*AUFGABEN*
a) Geben Sie aus der Besprechung der EP „Immer“ den Abschnitt zwischen „Ein wenig wie Laith“ und „Toilettenwände im Club.“ einschließlich wortgetreu aus.
b) Knüpfen Sie an den letzten Satz der Besprechung der EP „Immer“ an und führen Sie diesen Text weiter.

*LESETEXT*

╭──

Ein wenig wie Laith Al-Deen, nur nicht ganz so soulig – ein wenig wie Tim Bendzko, nur nicht ganz so poppig. Ziemlich genau die Mitte wählt Ketzberg aus Köln, bürgerlich Paul Köninger, der auf seiner 5-Track-EP „Immer“ durchweg top produzierte Songs anbietet. Das hat viel Groove, gut gesungene Kopfstimm-Parts und auch eine Spur 80s-Vibes. Übrigens die bereits zweite EP in nicht einmal einem halben Jahr. Da ist jemand also besonders fleißig. Aber der Mittzwanziger Ketzberg trifft mit seinem Gesamtpaket auch einfach den Nerv der Zeit und hat auf jeden Fall das Potenzial, durch die Decke zu gehen. Hört unbedingt in den Opener „Immer“ rein. „Jetzt ist für immer, scheiß auf Kalender, immer jetzt, kein Immer ohne Jetzt!“ – merkt euch das und schreibt’s auf Toilettenwände im Club.

╰──

*Sammlungseinträge*
╭──

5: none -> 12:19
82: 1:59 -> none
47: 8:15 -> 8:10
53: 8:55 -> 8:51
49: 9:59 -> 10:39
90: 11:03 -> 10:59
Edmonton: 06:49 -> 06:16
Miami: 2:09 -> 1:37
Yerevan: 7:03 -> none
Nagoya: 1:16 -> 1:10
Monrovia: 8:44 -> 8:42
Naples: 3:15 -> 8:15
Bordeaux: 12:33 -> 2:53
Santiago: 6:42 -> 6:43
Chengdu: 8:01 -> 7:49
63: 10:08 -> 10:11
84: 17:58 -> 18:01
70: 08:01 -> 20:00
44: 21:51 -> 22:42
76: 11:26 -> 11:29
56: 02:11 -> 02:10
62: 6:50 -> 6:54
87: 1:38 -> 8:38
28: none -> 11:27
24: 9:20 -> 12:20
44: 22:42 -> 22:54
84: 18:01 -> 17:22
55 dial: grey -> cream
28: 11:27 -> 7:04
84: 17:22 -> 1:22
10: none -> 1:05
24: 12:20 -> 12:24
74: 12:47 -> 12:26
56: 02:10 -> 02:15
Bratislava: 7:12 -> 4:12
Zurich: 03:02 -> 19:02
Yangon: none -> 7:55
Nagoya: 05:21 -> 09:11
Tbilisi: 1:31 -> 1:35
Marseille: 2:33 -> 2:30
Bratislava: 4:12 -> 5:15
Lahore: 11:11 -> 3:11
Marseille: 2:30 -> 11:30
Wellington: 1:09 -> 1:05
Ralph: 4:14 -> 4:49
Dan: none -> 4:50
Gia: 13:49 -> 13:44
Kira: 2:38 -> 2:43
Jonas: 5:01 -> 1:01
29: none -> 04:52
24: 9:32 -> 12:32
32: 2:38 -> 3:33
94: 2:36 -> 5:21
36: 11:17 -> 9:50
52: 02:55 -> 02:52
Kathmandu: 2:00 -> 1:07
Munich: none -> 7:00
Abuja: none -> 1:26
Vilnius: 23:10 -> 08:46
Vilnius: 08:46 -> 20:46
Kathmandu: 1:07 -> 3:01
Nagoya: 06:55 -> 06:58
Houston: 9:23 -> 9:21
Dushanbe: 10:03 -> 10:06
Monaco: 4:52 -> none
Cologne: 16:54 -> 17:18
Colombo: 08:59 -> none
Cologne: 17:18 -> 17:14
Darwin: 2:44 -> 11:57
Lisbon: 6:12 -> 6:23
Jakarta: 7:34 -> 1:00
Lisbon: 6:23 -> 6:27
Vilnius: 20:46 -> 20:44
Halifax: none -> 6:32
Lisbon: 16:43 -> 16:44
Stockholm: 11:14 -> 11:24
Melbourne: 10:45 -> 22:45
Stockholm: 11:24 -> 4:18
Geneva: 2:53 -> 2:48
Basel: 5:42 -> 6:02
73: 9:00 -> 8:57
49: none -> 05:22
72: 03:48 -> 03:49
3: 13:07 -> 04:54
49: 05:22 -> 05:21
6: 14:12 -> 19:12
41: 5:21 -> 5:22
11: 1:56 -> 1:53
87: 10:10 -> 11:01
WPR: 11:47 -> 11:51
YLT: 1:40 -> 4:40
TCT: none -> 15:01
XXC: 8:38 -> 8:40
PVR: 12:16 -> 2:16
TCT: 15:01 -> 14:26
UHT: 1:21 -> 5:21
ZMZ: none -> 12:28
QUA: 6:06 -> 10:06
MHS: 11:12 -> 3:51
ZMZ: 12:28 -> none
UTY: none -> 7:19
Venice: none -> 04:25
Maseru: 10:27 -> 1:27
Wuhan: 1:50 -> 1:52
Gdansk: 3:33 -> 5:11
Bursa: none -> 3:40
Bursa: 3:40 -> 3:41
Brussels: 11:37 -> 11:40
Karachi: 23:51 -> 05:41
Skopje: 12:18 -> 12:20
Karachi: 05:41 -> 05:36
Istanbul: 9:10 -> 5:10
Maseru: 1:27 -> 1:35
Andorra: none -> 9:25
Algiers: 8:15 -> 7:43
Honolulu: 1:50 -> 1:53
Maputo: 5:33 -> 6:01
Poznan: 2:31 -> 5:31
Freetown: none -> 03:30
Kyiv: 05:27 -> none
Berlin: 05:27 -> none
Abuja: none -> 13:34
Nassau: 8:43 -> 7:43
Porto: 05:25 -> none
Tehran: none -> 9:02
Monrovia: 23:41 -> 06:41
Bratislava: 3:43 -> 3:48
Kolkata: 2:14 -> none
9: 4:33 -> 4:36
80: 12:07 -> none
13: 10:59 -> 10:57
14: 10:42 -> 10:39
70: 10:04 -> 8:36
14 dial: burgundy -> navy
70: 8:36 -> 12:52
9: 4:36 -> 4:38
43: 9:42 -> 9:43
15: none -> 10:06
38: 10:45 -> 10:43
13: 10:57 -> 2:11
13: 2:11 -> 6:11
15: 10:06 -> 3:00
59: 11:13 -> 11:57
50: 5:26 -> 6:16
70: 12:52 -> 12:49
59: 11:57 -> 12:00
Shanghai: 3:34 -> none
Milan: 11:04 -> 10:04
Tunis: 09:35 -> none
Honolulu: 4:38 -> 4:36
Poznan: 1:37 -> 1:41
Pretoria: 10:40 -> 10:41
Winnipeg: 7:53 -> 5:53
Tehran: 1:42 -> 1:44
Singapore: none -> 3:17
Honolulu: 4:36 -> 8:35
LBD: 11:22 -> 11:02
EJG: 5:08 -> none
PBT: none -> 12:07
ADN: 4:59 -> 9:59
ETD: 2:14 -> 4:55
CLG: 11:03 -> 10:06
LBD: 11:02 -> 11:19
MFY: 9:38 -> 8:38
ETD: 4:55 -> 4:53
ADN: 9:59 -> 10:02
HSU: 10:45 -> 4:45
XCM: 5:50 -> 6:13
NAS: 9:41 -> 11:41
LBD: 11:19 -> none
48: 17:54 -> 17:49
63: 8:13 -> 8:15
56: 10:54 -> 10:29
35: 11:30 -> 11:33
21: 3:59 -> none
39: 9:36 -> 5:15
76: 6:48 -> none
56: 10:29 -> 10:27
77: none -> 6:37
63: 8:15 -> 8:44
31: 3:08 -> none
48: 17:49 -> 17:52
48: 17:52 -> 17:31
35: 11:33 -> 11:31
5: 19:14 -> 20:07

╰──

*LÖSUNGEN*
a)
Ein wenig wie Laith Al-Deen, nur nicht ganz so soulig – ein wenig wie Tim Bendzko, nur nicht ganz so poppig. Ziemlich genau die Mitte wählt Ketzberg aus Köln, bürgerlich Paul Köninger, der auf seiner 5-Track-EP „Immer“ durchweg top produzierte Songs anbietet. Das hat viel Groove, gut gesungene Kopfstimm-Parts und auch eine Spur 80s-Vibes. Übrigens die bereits zweite EP in nicht einmal einem halben Jahr. Da ist jemand also besonders fleißig. Aber der Mittzwanziger Ketzberg trifft mit seinem Gesamtpaket auch einfach den Nerv der Zeit und hat auf jeden Fall das Potenzial, durch die Decke zu gehen. Hört unbedingt in den Opener „Immer“ rein. „Jetzt ist für immer, scheiß auf Kalender, immer jetzt, kein Immer ohne Jetzt!“ – merkt euch das und schreibt’s auf Toilettenwände im Club.

b)
ORM & eSKay – Wie früher

Gerade einmal zehn Minuten dauert es, bis man die EP von ORM & eSKay durchgehört hat – die sind aber dafür ziemlich gelungen. Sehr oldschooliger Deutsch-Rap, dem man anmerkt, dass sich die Jungs schon mal Anfang der 2000er zusammengetan haben. Glücklicherweise hat man die negativen Seiten wie Sexismus, Frauen- und Queerfeindlichkeit außenvorgelassen und stattdessen einfach vier gute Tracks produziert, die eher politisch und persönlich funktionieren. Die Duisburger erzählen über Schwierigkeiten im Alltag, zeigen sich dabei auch mal sentimental und samplen den einen oder anderen Classic dazwischen. Das macht auf jeden Fall Lust auf mehr. „Wie früher“ hält, was es verspricht. Anspieltipp: Das hookige „Heul leise“.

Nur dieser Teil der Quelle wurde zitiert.